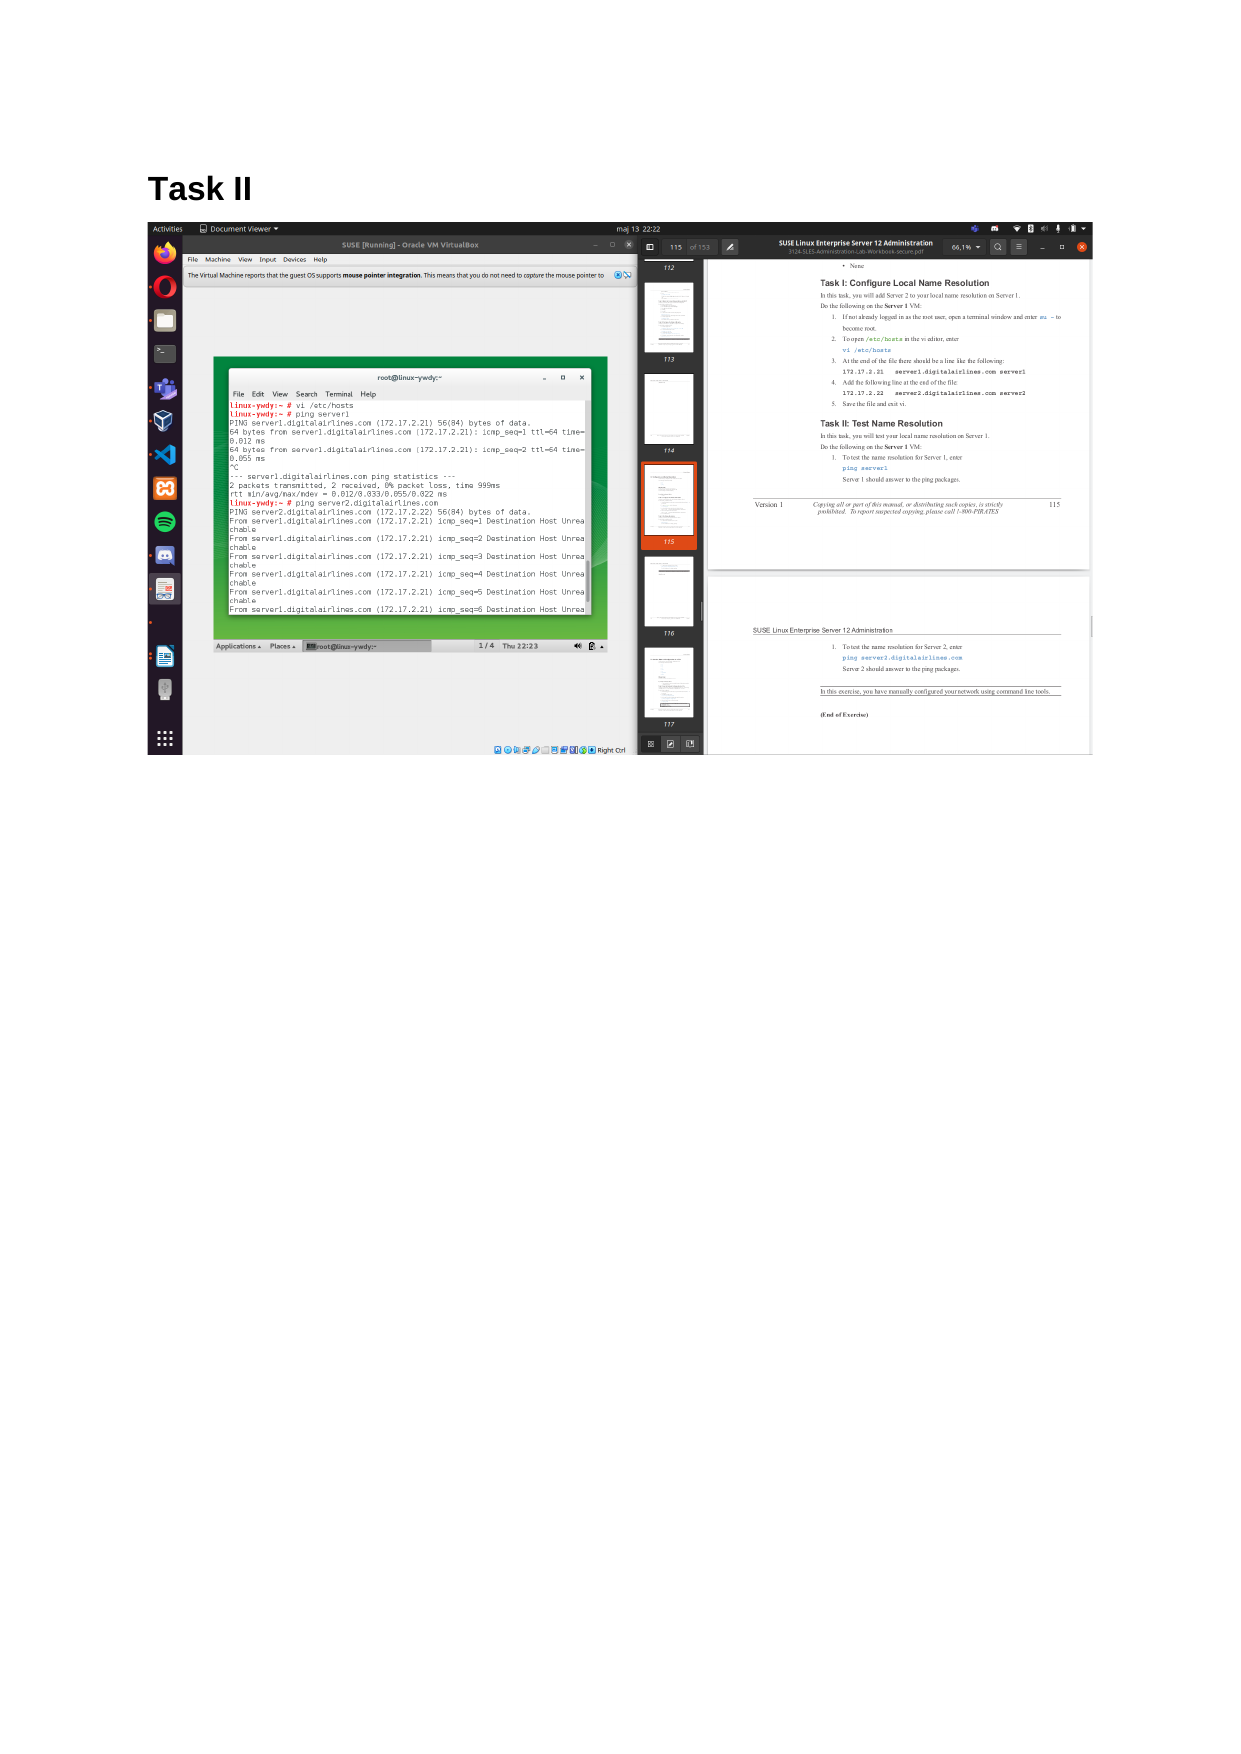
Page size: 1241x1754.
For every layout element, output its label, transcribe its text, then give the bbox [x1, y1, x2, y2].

subtitle Task II [148, 168, 1093, 207]
picture [147, 222, 1093, 755]
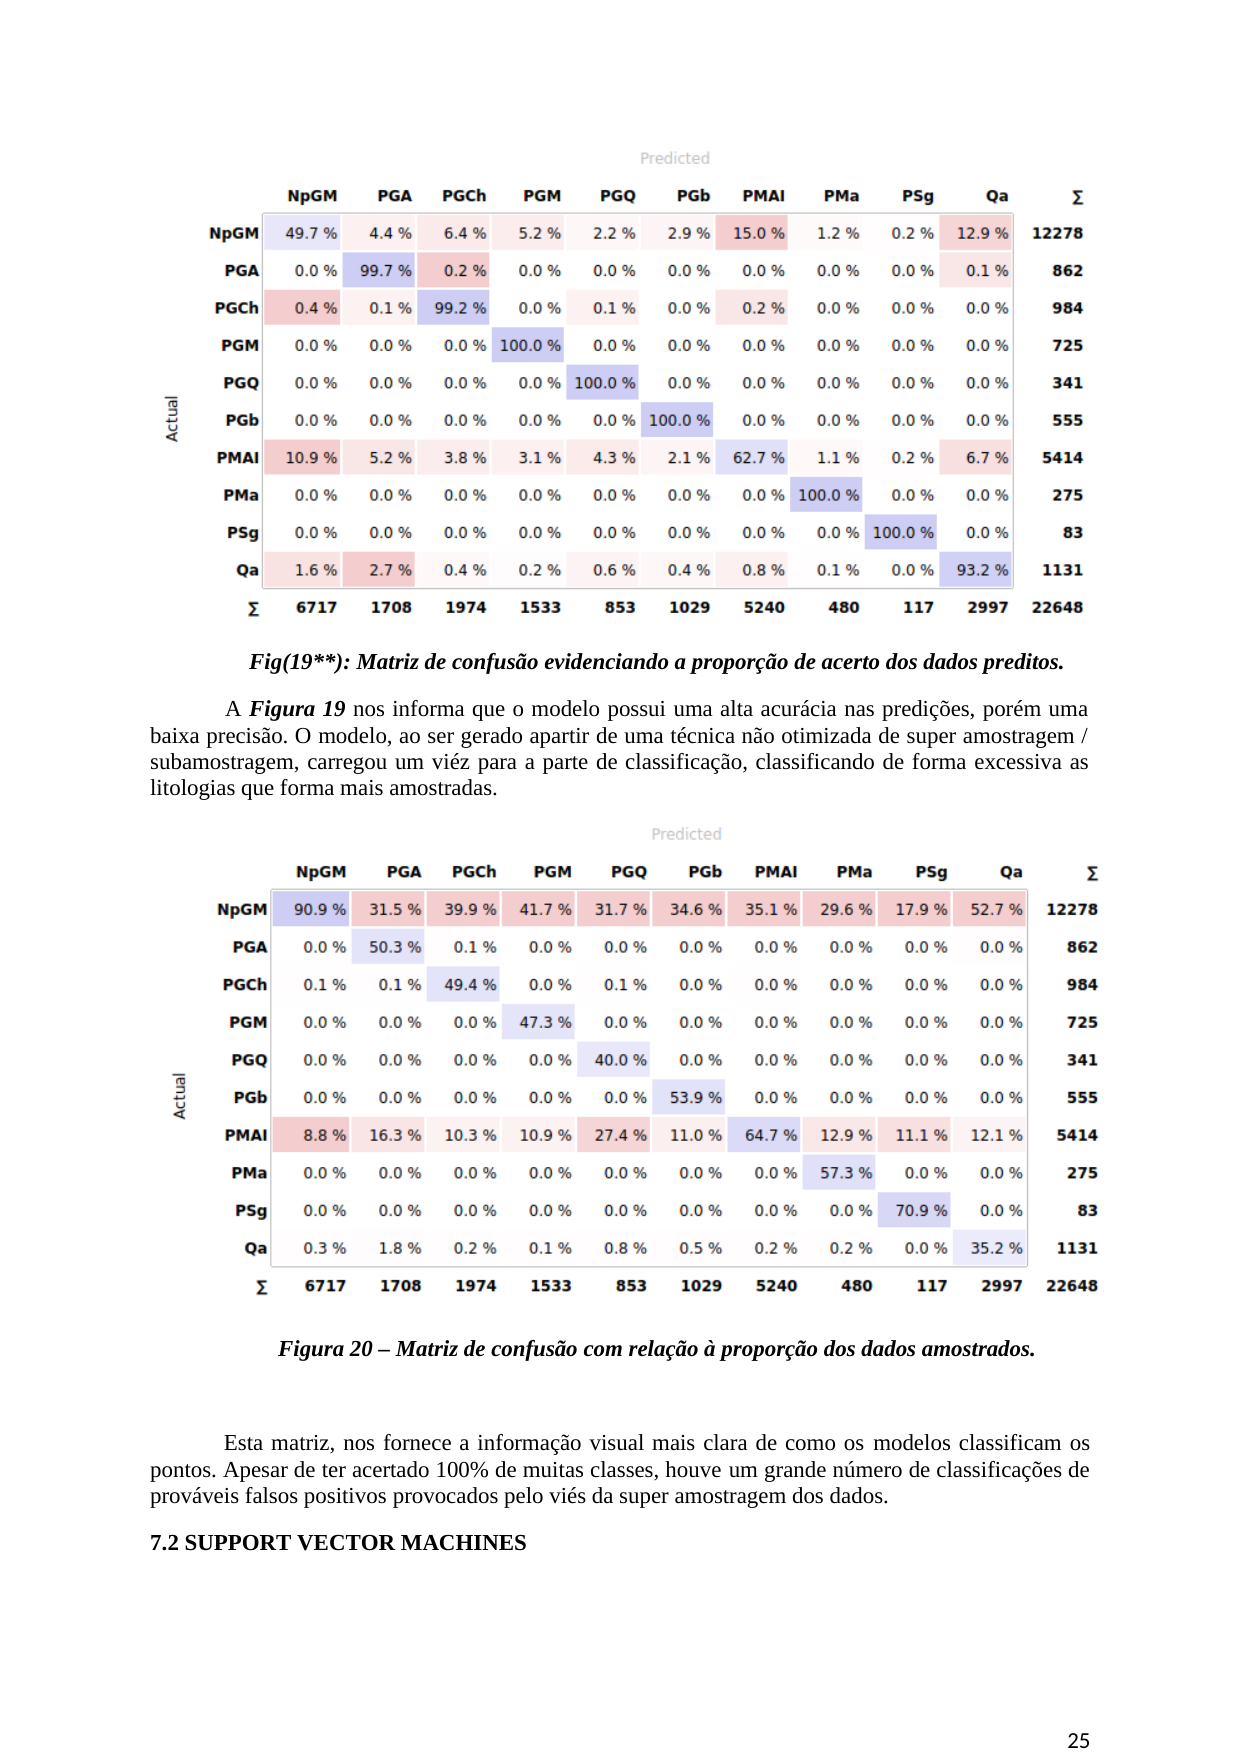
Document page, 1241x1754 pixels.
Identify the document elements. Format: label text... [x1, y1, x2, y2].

text Figura 20 – Matriz de confusão com relação à proporção dos dados amostrados. [150, 1335, 1090, 1361]
text Fig(19**): Matriz de confusão evidenciando a proporção de acerto dos dados preditos. [150, 648, 1090, 674]
subtitle 7.2 SUPPORT VECTOR MACHINES [150, 1529, 1090, 1556]
text Esta matriz, nos fornece a informação visual mais clara de como os modelos classificam os pontos. Apesar de ter acertado 100% de muitas classes, houve um grande número de classificações de prováveis falsos positivos provocados pelo viés da super amostragem dos dados. [150, 1429, 1090, 1508]
text A Figura 19 nos informa que o modelo possui uma alta acurácia nas predições, porém uma baixa precisão. O modelo, ao ser gerado apartir de uma técnica não otimizada de super amostragem / subamostragem, carregou um viéz para a parte de classificação, classificando de forma excessiva as litologias que forma mais amostradas. [150, 695, 1090, 801]
picture [150, 150, 1116, 628]
picture [150, 821, 1116, 1314]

════════════════

— Task prompt —
Rewrite the rows above, substituting "category" for every "label" and keeping everything else unchanged, and leave out the pictures.

— Exercise output —
Page size: 1241x1754.
For every layout element, output its category, transcribe its text, then give the bbox [x1, y1, x2, y2].

subtitle Task II [148, 168, 1093, 207]
picture [147, 222, 1093, 755]
Document page, 1241x1754 pixels.
Identify the document elements. Format: category text... [x1, y1, x2, y2].

text Figura 20 – Matriz de confusão com relação à proporção dos dados amostrados. [150, 1335, 1090, 1361]
text Fig(19**): Matriz de confusão evidenciando a proporção de acerto dos dados preditos. [150, 648, 1090, 674]
subtitle 7.2 SUPPORT VECTOR MACHINES [150, 1529, 1090, 1556]
text Esta matriz, nos fornece a informação visual mais clara de como os modelos classificam os pontos. Apesar de ter acertado 100% de muitas classes, houve um grande número de classificações de prováveis falsos positivos provocados pelo viés da super amostragem dos dados. [150, 1429, 1090, 1508]
text A Figura 19 nos informa que o modelo possui uma alta acurácia nas predições, porém uma baixa precisão. O modelo, ao ser gerado apartir de uma técnica não otimizada de super amostragem / subamostragem, carregou um viéz para a parte de classificação, classificando de forma excessiva as litologias que forma mais amostradas. [150, 695, 1090, 801]
picture [150, 150, 1116, 628]
picture [150, 821, 1116, 1314]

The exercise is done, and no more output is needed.